Veri Bilimci ve Yapay Zekâ Araştırmacısı, İstinye Üniversitesi İktisadi İdari ve Sosyal Bilimler Fakültesi Öğretim Üyesi Doç. Dr. Şebnem Özdemir, teknoloji devrimi yaşadığımız çağımızda nöron temelli bir eğitim sisteminin olması gerektiğini söyledi. Özdemir, “Beyin daha sırları çözülememiş muazzam bir makine. Artık toplumda sıradanlığın şansı yok. Toplumu gözlemleyen, merak eden bir çocuk yetiştirmek zorundayız. Çocukların beyin hücreleri arasındaki bağlantıları arttırmaya ihtiyacımız var. Onlara farklı bakmayı öğretmeliyiz.
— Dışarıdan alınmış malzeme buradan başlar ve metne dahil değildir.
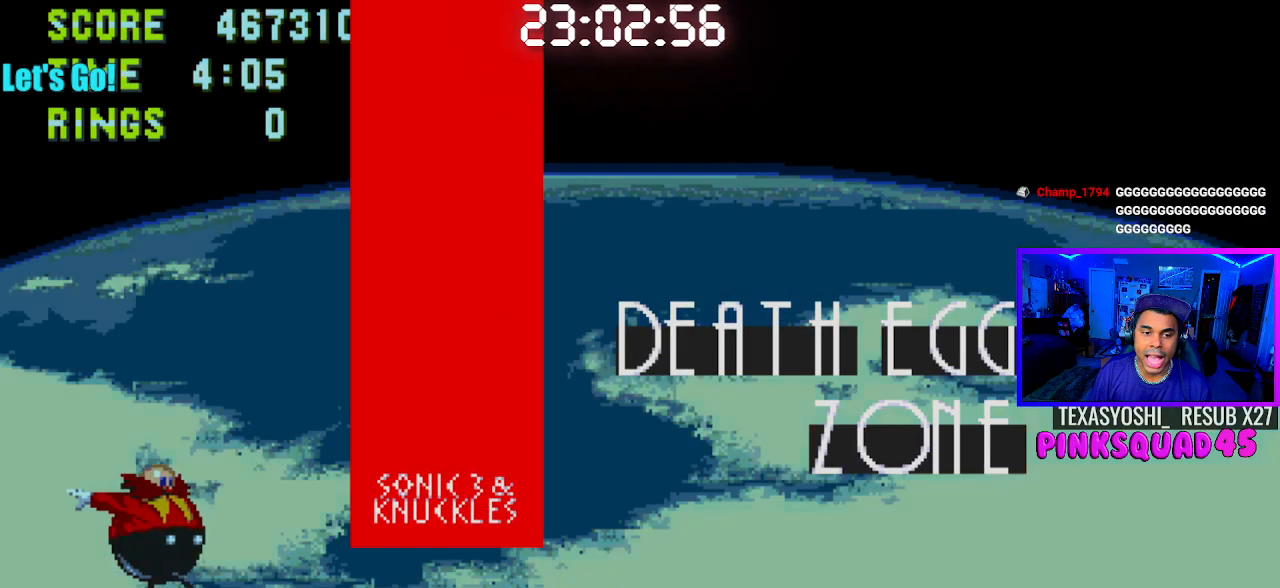
{"buttons": ["DPAD_RIGHT"], "left_stick": "center", "right_stick": "center", "events": []}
GPT gibi bir rakiple baş edebilmek, onunla eşit seviyede bir takım arkadaşı olabilmek için doğal nöronlarımızı geliştirmeliyiz” dedi. 

Katılım Emeklilik Digizoo katkılarıyla, DB Positive ve Sosyalink Podcast Agency iş birliğiyle hazırlanan “Gelecek Benim” podcast serisinin ilk bölümünün konuğu Veri Bilimci ve Yapay Zekâ Araştırmacısı, Akademisyen Doç. Dr. Şebnem Özdemir oldu. Moderatörlüğünü Cenk Doğar’ın üstlendiği programda Doç. Dr. Şebnem Özdemir, yapay zekâ çağında çocuklarını geleceğe hazırlamaya çalışan ebeveynlerin merak ettikleri soruları yanıtladı.
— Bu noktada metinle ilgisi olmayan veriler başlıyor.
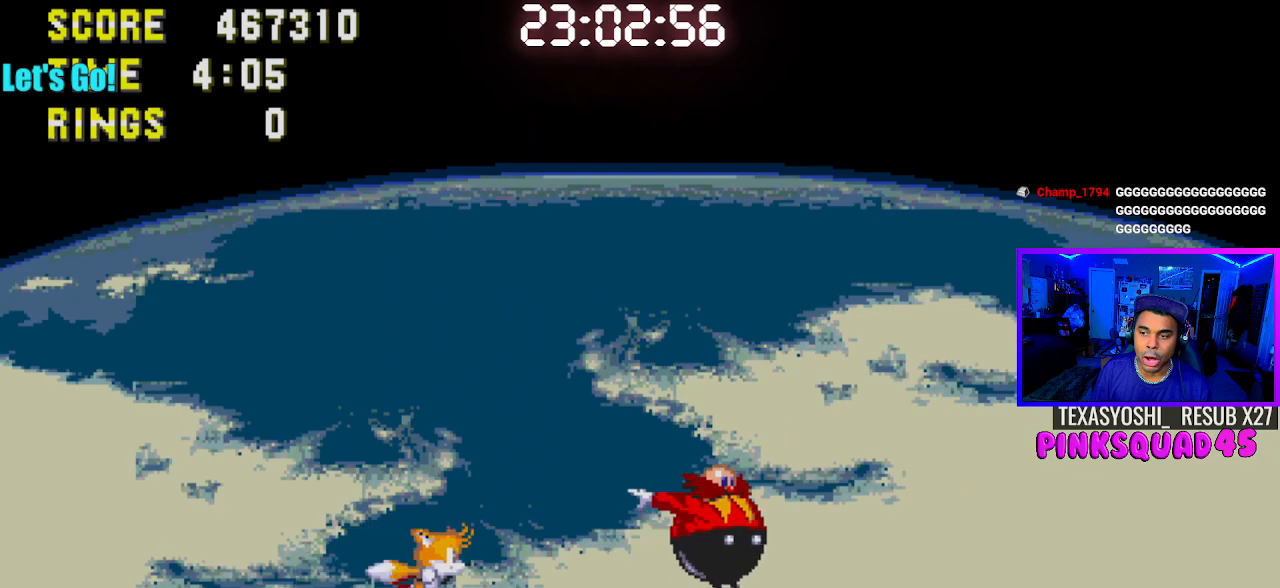
{"buttons": ["DPAD_RIGHT"], "left_stick": "center", "right_stick": "center", "events": [[350, "CIRCLE", "down"], [350, "CROSS", "down"], [400, "CIRCLE", "up"], [500, "CROSS", "up"]]}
Bugün bilgisayarları bilgiye ve çeşitli içeriklere ulaşmak için araç olarak kullandığımızı ifade eden Doç. Dr. Özdemir, “Çok uzun zamandır aynı konfor alanındayız ve son 50 yıldır kendimizi tekrar ediyoruz. Kendimizi heba etmeye başladık. Kendimizi değiştirmekle ilgili sıkıntımız var. Bir GPT (Generative Pre-trained Transformer) devrimiyle karşı karşıyayız. Bu teknoloji istesek de istemesek de geldi ve bu GPT, evde köşe minderi olmaya karar veren bir insan için ciddi bir rakip” diye konuştu. 
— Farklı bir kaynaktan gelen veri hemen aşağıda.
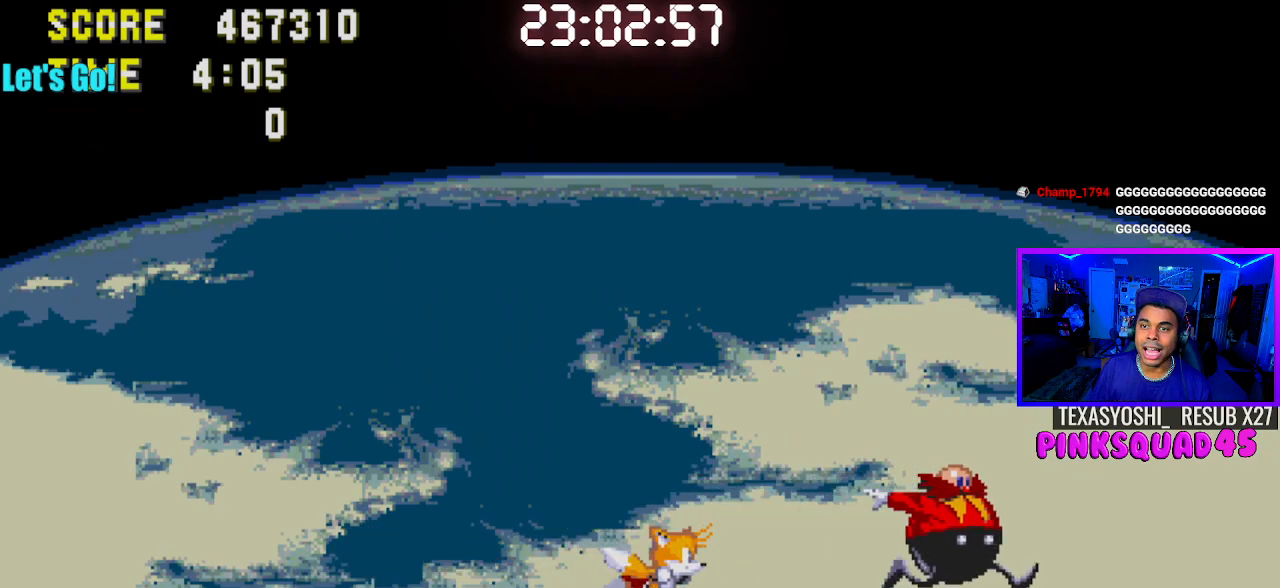
{"buttons": ["DPAD_RIGHT"], "left_stick": "center", "right_stick": "center", "events": []}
Özdemir, içine girdiğimiz dönemin insanoğlunun kendini tekrar etmesine müsaade etmeyen bir dönem olduğunun altını çizerek, şunları söyledi:

“Beyin daha sırları çözülememiş muazzam bir makine. Makine çünkü bilgi verilmediğinde, kullanılmadığında çalışmayan bir yapı. Bu kadar muazzam bir makineye sahip olup kullanmamakla yok edilmeyi hak ediyoruz gibi… Artık toplumda sıradanlığın şansı yok. Biz meraklı, içinde bulunduğu ortamı, toplumu gözlemleyen bir çocuk yetiştirmek zorundayız. Bu konuda her zaman olduğu gibi görev annede. Annenin temel görevi bebekteki sinir hücre sayısını arttırmak. Çocuklardaki beyin hücreleri arasındaki bağlantıları arttırmaya ihtiyacımız var. Nöron tabanlı bir eğitim sistemi gelmeli. Onlara farklı bakmayı öğretmeliyiz. Farklı bakmayı öğrendiğiniz an sinir hücreleri arasında yeni bağlar oluşur.”